Data for processing
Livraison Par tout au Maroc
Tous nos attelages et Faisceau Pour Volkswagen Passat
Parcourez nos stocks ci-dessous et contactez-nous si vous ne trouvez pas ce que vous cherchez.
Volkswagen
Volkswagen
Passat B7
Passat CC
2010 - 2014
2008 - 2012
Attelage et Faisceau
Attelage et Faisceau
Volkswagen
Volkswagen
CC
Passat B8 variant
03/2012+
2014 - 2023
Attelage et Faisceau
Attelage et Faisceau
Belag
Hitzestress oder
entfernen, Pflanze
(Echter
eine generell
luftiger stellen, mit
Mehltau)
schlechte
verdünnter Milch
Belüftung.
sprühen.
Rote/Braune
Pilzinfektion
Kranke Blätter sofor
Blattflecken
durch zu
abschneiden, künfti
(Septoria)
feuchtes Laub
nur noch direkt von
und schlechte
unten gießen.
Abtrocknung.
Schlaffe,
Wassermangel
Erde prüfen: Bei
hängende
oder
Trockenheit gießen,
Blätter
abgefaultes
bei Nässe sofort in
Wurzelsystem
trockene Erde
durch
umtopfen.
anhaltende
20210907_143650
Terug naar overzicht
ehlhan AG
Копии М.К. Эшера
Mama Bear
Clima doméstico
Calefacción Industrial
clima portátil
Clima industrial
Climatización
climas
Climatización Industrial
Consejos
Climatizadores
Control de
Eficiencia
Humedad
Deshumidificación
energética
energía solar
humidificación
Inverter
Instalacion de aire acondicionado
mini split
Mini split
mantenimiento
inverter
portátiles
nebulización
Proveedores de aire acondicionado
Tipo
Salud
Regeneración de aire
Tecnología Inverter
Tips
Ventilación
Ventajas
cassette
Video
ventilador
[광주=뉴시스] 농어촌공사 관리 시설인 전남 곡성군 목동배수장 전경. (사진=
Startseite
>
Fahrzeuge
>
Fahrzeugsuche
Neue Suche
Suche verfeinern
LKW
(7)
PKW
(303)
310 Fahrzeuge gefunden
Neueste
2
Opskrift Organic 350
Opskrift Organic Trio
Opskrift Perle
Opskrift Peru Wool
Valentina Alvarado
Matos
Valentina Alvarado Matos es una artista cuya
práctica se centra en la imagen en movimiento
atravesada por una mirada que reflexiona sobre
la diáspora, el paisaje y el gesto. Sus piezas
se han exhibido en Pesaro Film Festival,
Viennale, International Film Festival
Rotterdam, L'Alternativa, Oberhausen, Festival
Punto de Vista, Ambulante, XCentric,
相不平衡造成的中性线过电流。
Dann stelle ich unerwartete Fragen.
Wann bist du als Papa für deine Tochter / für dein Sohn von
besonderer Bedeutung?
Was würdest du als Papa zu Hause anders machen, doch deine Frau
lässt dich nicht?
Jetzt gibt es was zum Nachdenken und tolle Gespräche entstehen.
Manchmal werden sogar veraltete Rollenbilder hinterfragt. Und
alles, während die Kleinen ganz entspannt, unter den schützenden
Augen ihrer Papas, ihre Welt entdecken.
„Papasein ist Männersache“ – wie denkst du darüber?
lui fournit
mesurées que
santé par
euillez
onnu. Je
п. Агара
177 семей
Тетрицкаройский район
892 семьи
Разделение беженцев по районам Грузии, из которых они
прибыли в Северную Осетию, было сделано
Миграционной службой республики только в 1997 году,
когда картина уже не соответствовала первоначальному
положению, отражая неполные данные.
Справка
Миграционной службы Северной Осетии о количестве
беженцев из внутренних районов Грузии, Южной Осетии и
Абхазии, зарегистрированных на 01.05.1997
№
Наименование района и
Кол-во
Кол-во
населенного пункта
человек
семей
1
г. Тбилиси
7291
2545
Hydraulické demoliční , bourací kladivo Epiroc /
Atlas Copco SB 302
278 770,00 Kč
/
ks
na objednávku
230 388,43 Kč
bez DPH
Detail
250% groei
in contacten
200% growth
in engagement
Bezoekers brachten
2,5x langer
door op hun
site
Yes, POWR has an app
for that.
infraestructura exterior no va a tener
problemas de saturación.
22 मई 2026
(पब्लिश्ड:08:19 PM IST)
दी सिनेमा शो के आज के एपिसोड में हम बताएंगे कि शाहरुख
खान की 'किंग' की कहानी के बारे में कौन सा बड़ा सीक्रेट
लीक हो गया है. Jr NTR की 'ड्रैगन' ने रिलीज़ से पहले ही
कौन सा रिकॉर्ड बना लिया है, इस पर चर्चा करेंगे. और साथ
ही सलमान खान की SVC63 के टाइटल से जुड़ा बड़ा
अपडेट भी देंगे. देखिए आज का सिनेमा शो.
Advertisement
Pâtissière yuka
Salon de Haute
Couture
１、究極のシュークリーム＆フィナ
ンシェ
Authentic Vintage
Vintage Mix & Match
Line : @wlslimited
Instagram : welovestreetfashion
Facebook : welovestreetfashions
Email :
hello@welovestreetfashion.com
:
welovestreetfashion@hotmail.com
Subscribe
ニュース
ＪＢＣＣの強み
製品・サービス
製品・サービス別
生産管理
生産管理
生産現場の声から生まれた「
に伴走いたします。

What needs to be done
Copy the lines above exactly, from the very first through the one containing "nur noch direkt von", and include no other line.

Your response
Livraison Par tout au Maroc
Tous nos attelages et Faisceau Pour Volkswagen Passat
Parcourez nos stocks ci-dessous et contactez-nous si vous ne trouvez pas ce que vous cherchez.
Volkswagen
Volkswagen
Passat B7
Passat CC
2010 - 2014
2008 - 2012
Attelage et Faisceau
Attelage et Faisceau
Volkswagen
Volkswagen
CC
Passat B8 variant
03/2012+
2014 - 2023
Attelage et Faisceau
Attelage et Faisceau
Belag
Hitzestress oder
entfernen, Pflanze
(Echter
eine generell
luftiger stellen, mit
Mehltau)
schlechte
verdünnter Milch
Belüftung.
sprühen.
Rote/Braune
Pilzinfektion
Kranke Blätter sofor
Blattflecken
durch zu
abschneiden, künfti
(Septoria)
feuchtes Laub
nur noch direkt von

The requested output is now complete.